Fundamentals of Wavelet and Time- Frequency Analysis (Exercise)

Lecturer (assistant)
Duration2 SWS
TermWintersemester 2019/20
Language of instructionGerman
Position within curriculaSee TUMonline
DatesSee TUMonline


Admission information


At the end of this module, the students have a profound theoretical understanding of methods and principles of wavelet and time-frequency analysis. They know the pros and cons of the different signal representations and transforms. They know how to use the learned methods to analyse and synthesise signals, and they can construct appropriated wavelets and Gabor systems. Moreover, the students are familiar with the basic applications where the learned methods are applied and they can implement basic algorithms in MATLAB.

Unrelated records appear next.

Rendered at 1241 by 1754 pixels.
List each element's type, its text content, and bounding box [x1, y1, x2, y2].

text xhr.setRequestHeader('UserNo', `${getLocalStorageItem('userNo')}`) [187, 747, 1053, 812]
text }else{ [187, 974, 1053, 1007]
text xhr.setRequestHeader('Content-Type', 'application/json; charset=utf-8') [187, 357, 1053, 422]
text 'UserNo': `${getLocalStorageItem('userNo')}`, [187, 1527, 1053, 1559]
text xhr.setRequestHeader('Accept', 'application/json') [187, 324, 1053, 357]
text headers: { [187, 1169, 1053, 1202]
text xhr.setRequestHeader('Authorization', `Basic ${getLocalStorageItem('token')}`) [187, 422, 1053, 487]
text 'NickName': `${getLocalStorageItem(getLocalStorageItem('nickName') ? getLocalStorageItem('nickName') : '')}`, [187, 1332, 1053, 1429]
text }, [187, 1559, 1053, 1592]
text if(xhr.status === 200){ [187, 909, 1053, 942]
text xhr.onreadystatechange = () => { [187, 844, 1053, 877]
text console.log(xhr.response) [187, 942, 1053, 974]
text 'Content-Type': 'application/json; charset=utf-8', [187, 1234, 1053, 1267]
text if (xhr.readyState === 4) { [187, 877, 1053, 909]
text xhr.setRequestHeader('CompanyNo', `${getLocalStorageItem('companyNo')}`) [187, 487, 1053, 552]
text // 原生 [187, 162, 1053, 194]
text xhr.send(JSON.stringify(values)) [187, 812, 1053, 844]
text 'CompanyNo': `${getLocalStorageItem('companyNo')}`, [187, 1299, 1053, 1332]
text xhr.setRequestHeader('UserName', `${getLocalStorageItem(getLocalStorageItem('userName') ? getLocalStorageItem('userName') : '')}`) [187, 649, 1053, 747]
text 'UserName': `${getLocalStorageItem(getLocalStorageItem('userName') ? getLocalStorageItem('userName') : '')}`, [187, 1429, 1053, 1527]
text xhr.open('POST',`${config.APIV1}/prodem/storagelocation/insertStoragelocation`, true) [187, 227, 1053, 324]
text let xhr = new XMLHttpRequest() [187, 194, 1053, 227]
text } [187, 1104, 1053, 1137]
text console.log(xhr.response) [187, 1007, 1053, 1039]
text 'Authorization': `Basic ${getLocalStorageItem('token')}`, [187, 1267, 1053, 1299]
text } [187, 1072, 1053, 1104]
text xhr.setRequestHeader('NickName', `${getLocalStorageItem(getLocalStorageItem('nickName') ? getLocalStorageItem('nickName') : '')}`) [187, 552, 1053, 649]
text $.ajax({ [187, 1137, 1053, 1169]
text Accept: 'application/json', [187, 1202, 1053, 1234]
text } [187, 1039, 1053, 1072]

Classical Fourier analysis represents signals as a superposition of trigonometric functions. Such a representation is especially suited for describing stationary properties of signals. For non-stationary processes or signals, methods of wavelet and time-frequency analysis are often the better choice. These Methods represent the signals as a superposition of building blocks, which are obtained from a “mother-signal” by scalings, shifts, and modulations. Therefore, these signal representations are usually more flexible and can better be better adapted to particular applications. However, the construction of “good” mother signals is generally a challenging and non-trivial process. This module introduces the principles and methods of Wavelet and time-frequency analysis. Both, time-continuous and time-discrete methods are considered in the lecture. The lecture covers in particular the following topics: Haar systems and bases; Discrete Haar transform (DHT); multiresolution analysis; discrete wavelet transform (DWT), construction of wavelet bases; spline bases; time-frequency representations; short-time Fourier transform (STFT); Gabor frames. From the practical side, applications from image processing, channel estimation and radar will be discussed.


Knowledge in linear algebra, analysis, and MATLAB. It is recommended that the students have already attended the following modules: Analysis 1-3, Linear algebra, signal representations.

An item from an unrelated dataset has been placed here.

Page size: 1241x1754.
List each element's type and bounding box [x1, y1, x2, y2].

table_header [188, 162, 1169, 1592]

Teaching and learning methods

Presentation of the main content on the blackboard. Applying the learned theory to concrete Problems by solving exercises or/and working on small projects during the exercises.

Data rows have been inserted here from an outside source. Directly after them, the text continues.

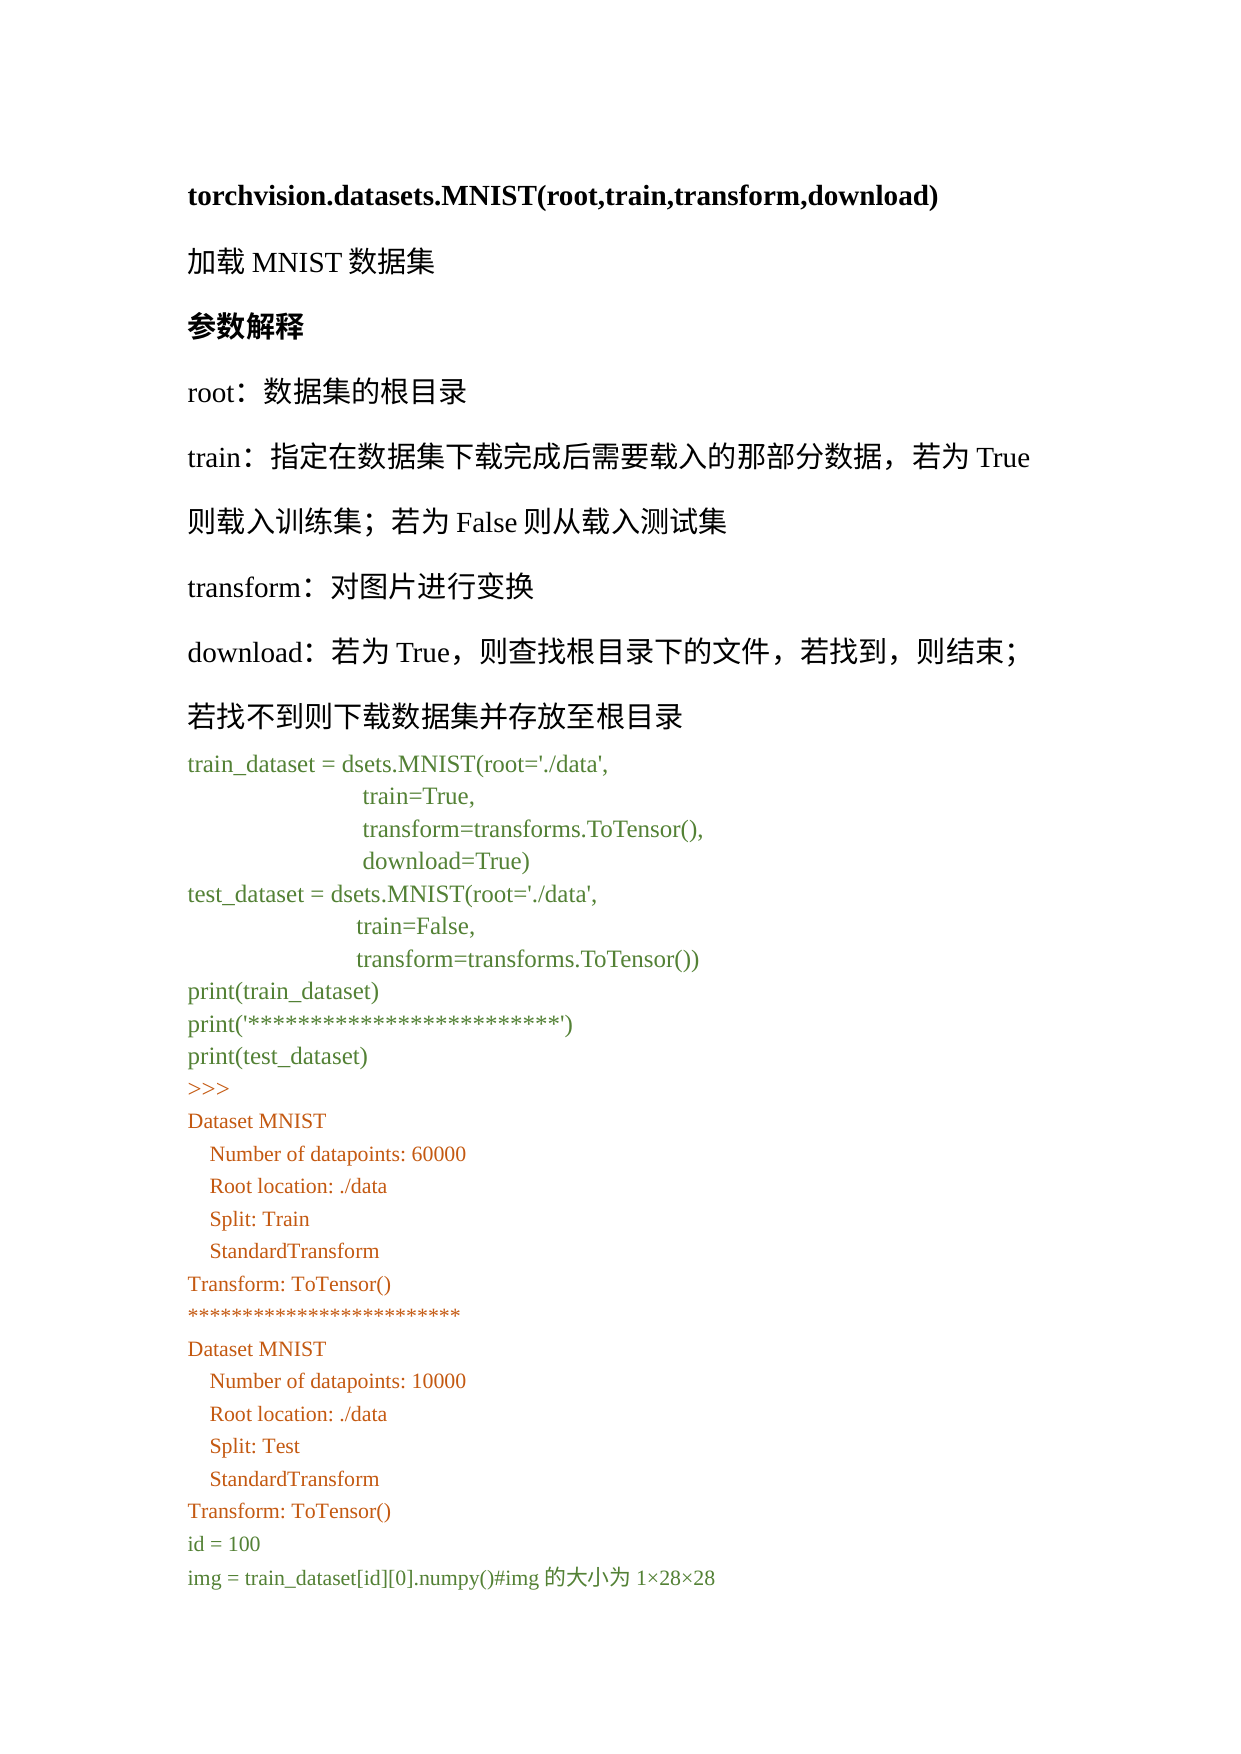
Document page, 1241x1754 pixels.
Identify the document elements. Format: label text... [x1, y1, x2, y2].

text Transform: ToTensor() [187, 1267, 1053, 1299]
text id = 100 [187, 1527, 1053, 1559]
text Number of datapoints: 10000 [187, 1364, 1053, 1397]
text download=True) [187, 844, 1053, 877]
text 参数解释 [187, 292, 1053, 357]
text test_dataset = dsets.MNIST(root='./data', [187, 877, 1053, 909]
text train：指定在数据集下载完成后需要载入的那部分数据，若为True则载入训练集；若为False则从载入测试集 [187, 422, 1053, 552]
text StandardTransform [187, 1234, 1053, 1267]
text img = train_dataset[id][0].numpy()#img的大小为1×28×28 [187, 1559, 1053, 1592]
text Number of datapoints: 60000 [187, 1137, 1053, 1169]
text print(test_dataset) [187, 1039, 1053, 1072]
text ************************* [187, 1299, 1053, 1332]
text print('*************************') [187, 1007, 1053, 1039]
text print(train_dataset) [187, 974, 1053, 1007]
text train_dataset = dsets.MNIST(root='./data', [187, 747, 1053, 779]
text Split: Train [187, 1202, 1053, 1234]
text >>> [187, 1072, 1053, 1104]
text Transform: ToTensor() [187, 1494, 1053, 1527]
text Root location: ./data [187, 1169, 1053, 1202]
text StandardTransform [187, 1462, 1053, 1494]
text transform=transforms.ToTensor()) [187, 942, 1053, 974]
text Split: Test [187, 1429, 1053, 1462]
text Root location: ./data [187, 1397, 1053, 1429]
text transform：对图片进行变换 [187, 552, 1053, 617]
text train=False, [187, 909, 1053, 942]
text root：数据集的根目录 [187, 357, 1053, 422]
text Dataset MNIST [187, 1332, 1053, 1364]
text 加载MNIST数据集 [187, 227, 1053, 292]
text transform=transforms.ToTensor(), [187, 812, 1053, 844]
text download：若为True，则查找根目录下的文件，若找到，则结束；若找不到则下载数据集并存放至根目录 [187, 617, 1053, 747]
text torchvision.datasets.MNIST(root,train,transform,download) [187, 162, 1053, 227]
text Dataset MNIST [187, 1104, 1053, 1137]
text train=True, [187, 779, 1053, 812]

There will be an oral or written exam (dependent on the number of participants). In this exam, the students have to solve problems using the learned methods from the lecture and exercise. Solving these problems includes calculations, mathematical manipulations and short sketches of proofs. Up to 20% of the exam might consist of multiple-choice questions. No helping material is allowed during the exam.

Recommended literature

S. Mallat, “A Wavelet Tour of Signal Processing", 2nd. Ed., Academic Press, 1999. G. Strang, T. Nguyen, “Wavelets and Filter Banks", Wellesley-Cambridge Press, 1997. D. F. Walnut, “An Introduction to Wavelet Analysis”, Springer 2002.